Pandora’s aim regarding good corporate governance is to ensure transparency and accountability and that the Company meets its obligations to shareholders, customers, consumers, employees, authorities and other key stakeholders to the best of its ability in order to maximise long-term value creation.

Pandora has disclosed its Corporate Governance Statement for 2022, cf. Section 107b of the Danish Financial Statements Act, see the archive here.  

Pandora strives to exercise good corporate governance at all times and Pandora assesses its practices against the Corporate Governance Recommendations of the Danish Committee on Corporate Governance. As a publicly listed company, Pandora is subject to the disclosure requirements in applicable legislation and the regulations of Nasdaq Copenhagen.

The Board of Directors remains committed to, and complies with, all the Danish Corporate Governance Recommendations as adopted in November 2017.

Board and executive management

Corporate authority is divided between the Board of Directors and Executive Management. These two bodies exist independently of each other as is normal practice in Denmark. The Board is elected at the Annual General Meeting and all Board members are up for election every year. The Executive Management team is appointed by the Board. Executive Management is responsible for day-to-day management; the Board supervises the Executive Management’s work and is responsible for Pandora’s general and strategic direction. The Board’s primary tasks are to ensure that Pandora has a strong management team, optimal organisational and capital structures, efficient business processes, transparent bookkeeping and practices, and responsible asset management. Additionally, the Board oversees Pandora’s financial development, related planning and reporting systems as well as internal controls and risk management.

The composition of the Board must be such that, at any time, the consolidated competencies of the Board enable it to supervise Pandora’s development and diligently address the specific opportunities and challenges Pandora faces.
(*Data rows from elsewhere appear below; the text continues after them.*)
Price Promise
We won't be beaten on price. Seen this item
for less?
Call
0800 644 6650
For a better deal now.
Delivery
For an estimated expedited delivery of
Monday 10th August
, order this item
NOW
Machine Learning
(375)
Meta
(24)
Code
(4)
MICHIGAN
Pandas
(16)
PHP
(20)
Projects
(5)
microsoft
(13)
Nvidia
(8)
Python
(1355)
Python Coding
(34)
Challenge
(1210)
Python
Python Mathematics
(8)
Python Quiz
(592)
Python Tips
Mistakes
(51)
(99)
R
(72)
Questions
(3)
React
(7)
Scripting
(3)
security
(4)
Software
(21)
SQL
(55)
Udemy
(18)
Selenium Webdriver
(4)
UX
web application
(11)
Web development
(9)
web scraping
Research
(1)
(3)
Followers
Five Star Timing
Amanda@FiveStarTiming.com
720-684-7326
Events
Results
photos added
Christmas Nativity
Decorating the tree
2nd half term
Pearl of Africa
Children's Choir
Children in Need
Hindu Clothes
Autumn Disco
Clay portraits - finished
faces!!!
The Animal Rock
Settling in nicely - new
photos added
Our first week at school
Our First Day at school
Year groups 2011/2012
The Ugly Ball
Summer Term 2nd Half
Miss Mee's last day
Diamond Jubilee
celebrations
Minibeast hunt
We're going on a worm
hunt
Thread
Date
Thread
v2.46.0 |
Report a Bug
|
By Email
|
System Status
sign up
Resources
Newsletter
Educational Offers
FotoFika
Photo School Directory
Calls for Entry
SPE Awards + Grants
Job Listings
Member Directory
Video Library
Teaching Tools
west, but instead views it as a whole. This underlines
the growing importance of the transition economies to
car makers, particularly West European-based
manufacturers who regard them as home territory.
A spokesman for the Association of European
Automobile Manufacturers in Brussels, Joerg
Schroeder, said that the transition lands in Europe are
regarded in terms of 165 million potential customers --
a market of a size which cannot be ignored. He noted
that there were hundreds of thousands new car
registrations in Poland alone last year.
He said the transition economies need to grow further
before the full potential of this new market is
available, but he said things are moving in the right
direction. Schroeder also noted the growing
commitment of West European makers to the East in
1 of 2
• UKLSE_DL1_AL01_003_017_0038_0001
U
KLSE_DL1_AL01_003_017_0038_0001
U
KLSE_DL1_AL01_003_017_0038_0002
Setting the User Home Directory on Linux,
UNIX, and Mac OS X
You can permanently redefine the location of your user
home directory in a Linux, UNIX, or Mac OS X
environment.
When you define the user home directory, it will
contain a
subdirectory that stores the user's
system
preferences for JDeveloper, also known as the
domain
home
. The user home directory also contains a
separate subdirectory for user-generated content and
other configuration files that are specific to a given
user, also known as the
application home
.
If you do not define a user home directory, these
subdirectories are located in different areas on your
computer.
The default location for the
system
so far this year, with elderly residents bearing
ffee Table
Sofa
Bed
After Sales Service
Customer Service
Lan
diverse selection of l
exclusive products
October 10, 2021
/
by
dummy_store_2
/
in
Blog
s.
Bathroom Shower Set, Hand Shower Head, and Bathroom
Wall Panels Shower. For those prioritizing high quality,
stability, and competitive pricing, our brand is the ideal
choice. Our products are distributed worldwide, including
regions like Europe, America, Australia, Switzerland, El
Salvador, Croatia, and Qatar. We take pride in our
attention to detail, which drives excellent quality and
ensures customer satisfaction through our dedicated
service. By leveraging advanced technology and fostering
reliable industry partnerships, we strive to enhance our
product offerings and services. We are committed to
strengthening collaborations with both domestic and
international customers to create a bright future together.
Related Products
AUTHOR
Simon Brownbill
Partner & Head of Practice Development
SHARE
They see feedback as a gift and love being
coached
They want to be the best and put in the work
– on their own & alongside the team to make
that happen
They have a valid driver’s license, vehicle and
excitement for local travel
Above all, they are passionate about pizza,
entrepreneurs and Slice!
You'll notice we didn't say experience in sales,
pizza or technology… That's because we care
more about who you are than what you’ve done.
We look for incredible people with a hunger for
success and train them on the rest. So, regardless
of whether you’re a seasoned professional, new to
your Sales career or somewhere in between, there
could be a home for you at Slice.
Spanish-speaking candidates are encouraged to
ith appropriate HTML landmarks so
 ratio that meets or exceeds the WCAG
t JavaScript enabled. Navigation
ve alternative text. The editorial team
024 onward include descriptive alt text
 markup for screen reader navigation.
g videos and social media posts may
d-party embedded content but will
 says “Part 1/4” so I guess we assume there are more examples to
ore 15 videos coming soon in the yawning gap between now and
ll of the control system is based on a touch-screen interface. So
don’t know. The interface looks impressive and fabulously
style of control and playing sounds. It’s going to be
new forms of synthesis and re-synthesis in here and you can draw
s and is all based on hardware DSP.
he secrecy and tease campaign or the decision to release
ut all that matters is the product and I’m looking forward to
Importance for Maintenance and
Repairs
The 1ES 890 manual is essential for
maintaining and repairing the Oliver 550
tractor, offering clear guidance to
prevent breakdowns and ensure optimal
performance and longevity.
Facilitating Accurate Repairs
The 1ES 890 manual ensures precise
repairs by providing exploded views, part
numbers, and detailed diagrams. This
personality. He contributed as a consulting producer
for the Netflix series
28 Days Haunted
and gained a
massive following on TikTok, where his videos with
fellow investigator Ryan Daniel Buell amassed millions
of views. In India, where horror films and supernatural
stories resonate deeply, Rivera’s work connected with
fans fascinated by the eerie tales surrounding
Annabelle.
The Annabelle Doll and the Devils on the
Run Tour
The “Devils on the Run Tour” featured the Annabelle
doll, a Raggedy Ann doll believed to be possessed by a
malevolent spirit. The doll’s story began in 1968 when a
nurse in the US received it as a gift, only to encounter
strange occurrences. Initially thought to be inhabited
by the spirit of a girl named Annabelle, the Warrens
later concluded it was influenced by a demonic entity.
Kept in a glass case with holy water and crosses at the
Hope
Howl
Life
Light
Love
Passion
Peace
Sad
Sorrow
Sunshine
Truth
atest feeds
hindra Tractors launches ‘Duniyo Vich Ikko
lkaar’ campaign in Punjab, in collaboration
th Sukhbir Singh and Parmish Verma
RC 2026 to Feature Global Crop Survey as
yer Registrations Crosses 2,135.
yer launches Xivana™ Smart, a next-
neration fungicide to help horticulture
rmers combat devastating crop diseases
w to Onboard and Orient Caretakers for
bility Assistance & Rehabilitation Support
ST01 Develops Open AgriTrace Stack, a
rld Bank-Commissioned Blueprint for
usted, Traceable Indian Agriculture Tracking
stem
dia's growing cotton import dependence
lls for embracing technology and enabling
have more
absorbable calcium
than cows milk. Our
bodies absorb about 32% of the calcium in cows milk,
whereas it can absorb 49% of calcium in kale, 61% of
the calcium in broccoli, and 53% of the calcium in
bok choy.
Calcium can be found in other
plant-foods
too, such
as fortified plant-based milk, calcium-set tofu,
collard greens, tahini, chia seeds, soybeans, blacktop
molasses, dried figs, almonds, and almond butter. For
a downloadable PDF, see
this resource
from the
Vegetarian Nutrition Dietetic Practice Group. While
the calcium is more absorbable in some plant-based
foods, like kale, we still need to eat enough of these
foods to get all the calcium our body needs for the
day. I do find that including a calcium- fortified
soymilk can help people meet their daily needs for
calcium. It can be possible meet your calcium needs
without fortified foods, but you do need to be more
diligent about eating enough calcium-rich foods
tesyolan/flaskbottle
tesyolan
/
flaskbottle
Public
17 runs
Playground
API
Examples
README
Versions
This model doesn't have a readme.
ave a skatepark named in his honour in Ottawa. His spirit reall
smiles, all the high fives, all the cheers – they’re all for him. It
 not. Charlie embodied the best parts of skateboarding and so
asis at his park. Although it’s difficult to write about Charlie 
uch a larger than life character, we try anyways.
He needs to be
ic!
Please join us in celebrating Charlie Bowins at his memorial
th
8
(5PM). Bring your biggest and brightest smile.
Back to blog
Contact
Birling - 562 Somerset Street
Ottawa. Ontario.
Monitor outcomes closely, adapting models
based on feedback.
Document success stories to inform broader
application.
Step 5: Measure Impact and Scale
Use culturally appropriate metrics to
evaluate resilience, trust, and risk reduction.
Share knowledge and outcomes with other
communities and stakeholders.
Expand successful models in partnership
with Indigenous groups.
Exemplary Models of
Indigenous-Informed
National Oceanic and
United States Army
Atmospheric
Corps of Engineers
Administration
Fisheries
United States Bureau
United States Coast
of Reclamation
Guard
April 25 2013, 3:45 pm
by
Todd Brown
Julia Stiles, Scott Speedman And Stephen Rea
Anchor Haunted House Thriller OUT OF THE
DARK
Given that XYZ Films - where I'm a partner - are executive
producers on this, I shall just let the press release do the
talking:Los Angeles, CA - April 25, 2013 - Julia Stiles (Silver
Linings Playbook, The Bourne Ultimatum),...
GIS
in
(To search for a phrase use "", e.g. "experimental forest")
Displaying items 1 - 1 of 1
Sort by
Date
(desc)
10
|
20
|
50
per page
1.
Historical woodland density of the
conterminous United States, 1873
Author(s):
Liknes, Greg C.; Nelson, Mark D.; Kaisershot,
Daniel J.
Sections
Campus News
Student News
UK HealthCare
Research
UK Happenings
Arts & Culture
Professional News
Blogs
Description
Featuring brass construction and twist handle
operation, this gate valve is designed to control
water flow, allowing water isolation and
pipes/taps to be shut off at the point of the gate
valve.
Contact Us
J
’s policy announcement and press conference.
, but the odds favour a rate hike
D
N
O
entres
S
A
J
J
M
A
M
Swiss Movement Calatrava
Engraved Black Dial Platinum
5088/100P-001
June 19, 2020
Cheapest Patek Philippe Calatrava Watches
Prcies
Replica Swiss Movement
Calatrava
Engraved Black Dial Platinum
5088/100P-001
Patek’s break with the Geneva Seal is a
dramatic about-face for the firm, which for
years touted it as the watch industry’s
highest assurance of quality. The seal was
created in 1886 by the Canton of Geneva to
Together, the Board and Executive Management develop the overall strategy and ensure that the competencies and resources are in place to enable Pandora to achieve its objectives.

Board activities in 2022

The Board held nine meetings in 2022. Its primary focus was to oversee the executional progress of Pandora’s Phoenix strategy following its announcement at Pandora’s Capital Markets Day on 14 September 2021. Furthermore, the Board spent time on sustainability and compliance matters as well as risk management.

Board Evaluation

Each year, the Board conducts an internal self-evaluation focusing on the effectiveness and skills of the Board. The ideal mix of skills and experience required of Board members includes:

  • Board experience
  • Sectoral experience 
  • Sustainability
  • Marketing and brand
  • Executive management 
  • Digitalisation
  • Retail
  • Finance

An external assessment of the Board’s skills and effectiveness is conducted every three years to ensure objectivity and benchmarking.

In 2022, an internal Board effectiveness self-evaluation was conducted across seven areas: value creation and strategy, Board agenda and meetings (including committees), talent and culture, Board composition, Board members’ contributions, Chair's effectiveness, and reporting/risk management. The conclusions are shared with the Chair, the Board members and Executive Management, followed by a thorough discussion.

The assessment of the last self-evaluation held in 2022 identified that the Board continues to consist of individuals who possess relevant skills and experience, and are engaged and well-prepared. The Board structure and committee work are effective and well-functioning, including interactions with Executive Management.